Forest, 2009. Stop-motion/claymation video, 4:30 min. Used as the music video for Ready, Able (Veckatimest, 2009) for the Brooklyn-based band Grizzly Bear
Schulnik’s whimsical claymations, paintings and porcelain ceramic sculptures provide for a fascinating insight into her visionary exploration that incorporates a myriad of artistic influences: Bruce Bickford, Glenn Brown, Music, Lightning Bolt, German expressionist films, Eric Yahnker, Andre Butzer, Jules Engel, Ub Iwerks, E. Michael Mitchell, Ray Harryhausen, Jan Svankmeyer, Klaus Kinski and Terry Gilliam, just to name a few.
Hobo Clown with Long Nose, 2011, ceramic and wood pedestal, 17 x 10 x 10 inches (ceramic), 34 x 10 x 10 inches approx. (pedestal), Courtesy of ZieherSmith, New York
It’s always interesting to see the perspective of an artist on another artist, musician or director’s work. For instance, Schulnik’s overwhelming dramatic energy and theatricalism blend seamlessly with the world described in Terry Gilliam’s The Fisher King (1991). Surprisingly, Schulnik’s Long Hair Hobo is very similar to Gilliam’s Parry (Robin Williams) in spirit, feeling and disposition. Without dwelling on the despair and suffering revealed through their eyes, Allison’s Hobo and Parry are forlorn rejects (or fools) undertaking the same journey into romance, imagination, passion and self-knowledge. The movement of their invisible pilgrimage is not defined solely by external incidents, but also by internal, psychic turmoils, artistically (and theatrically) represented in the dream-content, as Carl G. Jung sums up: “If our dreams reproduce certain ideas these ideas are primarily our ideas, in the structure of which our whole being is interwoven. They are subjective factors, grouping themselves as they do in the dream, and expressing this or that meaning, not for extraneous reasons but from the most intimate prompting of our psyche. The whole dreamwork is essentially subjective, and a dream is a theatre in which the dreamer is himself the scene, the player, the prompter, the producer, the author, the public, and the critic.” (CW 8: The Structure and Dynamics of the Psyche, General Aspects of Dream Psychology, 1916)
The Funeral Party, and detail, oil on linen, 102” x 132”, 2010
Schulnik’s characters are all unmistakably dreamers. They’re just the same as us. Dreamers wandering in a constant state of painful uncertainty, and still haunted by sad memories of the past. It’s no coincidence that Schulnik chooses Scott Walker’s song, It’s Raining Today, to accompany her sixth and latest animated short,MOUND (It’s raining today / But once there was summer and you / And dark little rooms / And sleep in late afternoons / Those moments descend on my windowpane / I’ve hung around here too long / Listenin’ to the old landlady’s hard-luck stories / You out of me, me out of you / We go like lovers / To replace the empty space / Repeat our dreams to someone new).
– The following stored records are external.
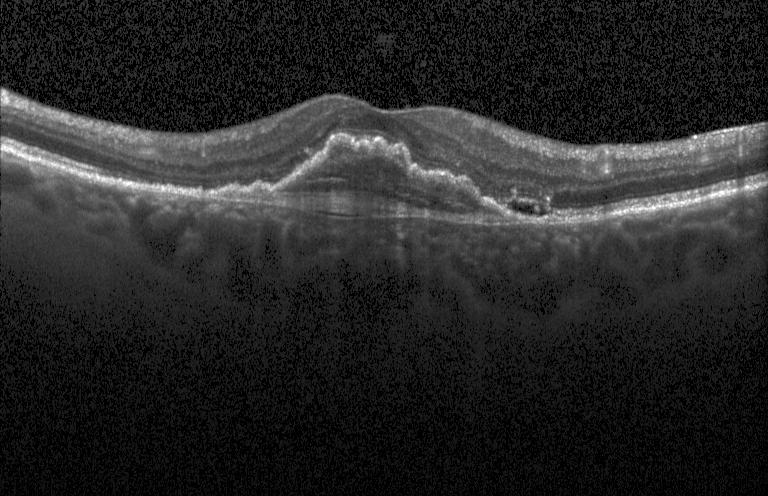

Optical coherence tomography B-scan; instrument: Heidelberg Spectralis; horizontal scan through the fovea.
Diagnosis: a choroidal neovascular membrane.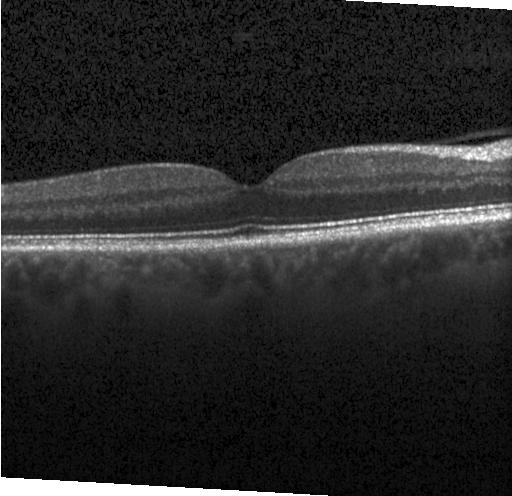

Optical coherence tomography scan — The scan shows no choroidal neovascularization, diabetic macular edema, or drusen.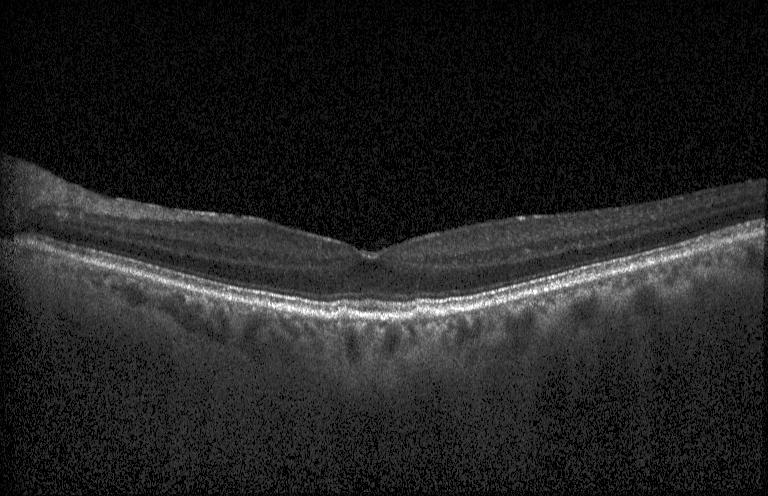 Sub-RPE drusenoid deposits.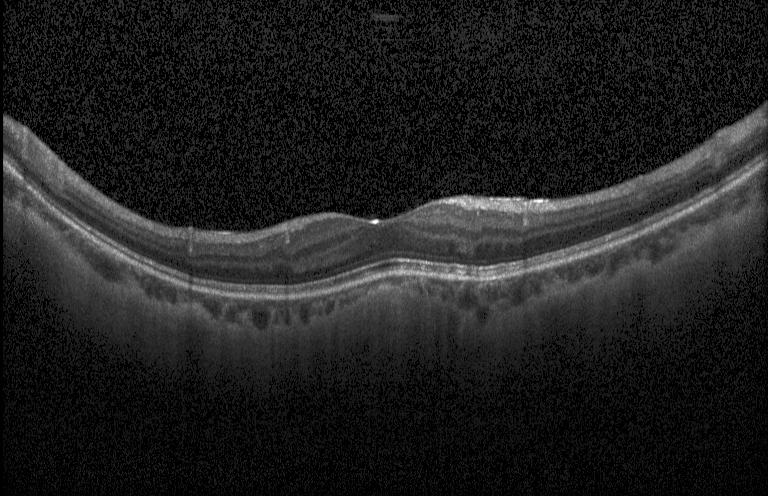
Heidelberg Spectralis OCT system; spectral-domain optical coherence tomography; OCT B-scan — This B-scan demonstrates neither choroidal neovascularization, diabetic macular edema, nor drusen.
MOUND, a sublime parable about what it means to be on the outside, stands as the most touching claymation the artist ever made. It is part of her current exhibition at New York’s ZieherSmith and features over 100 hand-sculpted and sewn puppets, the labor-intensive piece took nearly eight months, at times requiring 2 hours to create a single frame. To put it simple: Mound represents a visual, emotional experience you can’t miss. Seriously, you can’t love anything more than this.
Born in 1978 (San Diego, CA), Schulnik earned her BFA in Experimental Animation from the California Institute of the Arts, Valencia (CA). She has had significant solo exhibitions in Los Angeles, Chicago, New York, Rome and London, and has exhibited in both visual arts shows and film screenings around the world. Her work can be seen in the public collections of the Nerman Museum of Contemporary Art (KS), Museum of Contemporary Art, San Diego (CA), The Chaney Family Collection (TX) and Museé de Beaux Arts (Montreal). In 2013, she will have a solo exhibition at the Laguna Art Museum, California. The artist lives and works in Los Angeles, CA.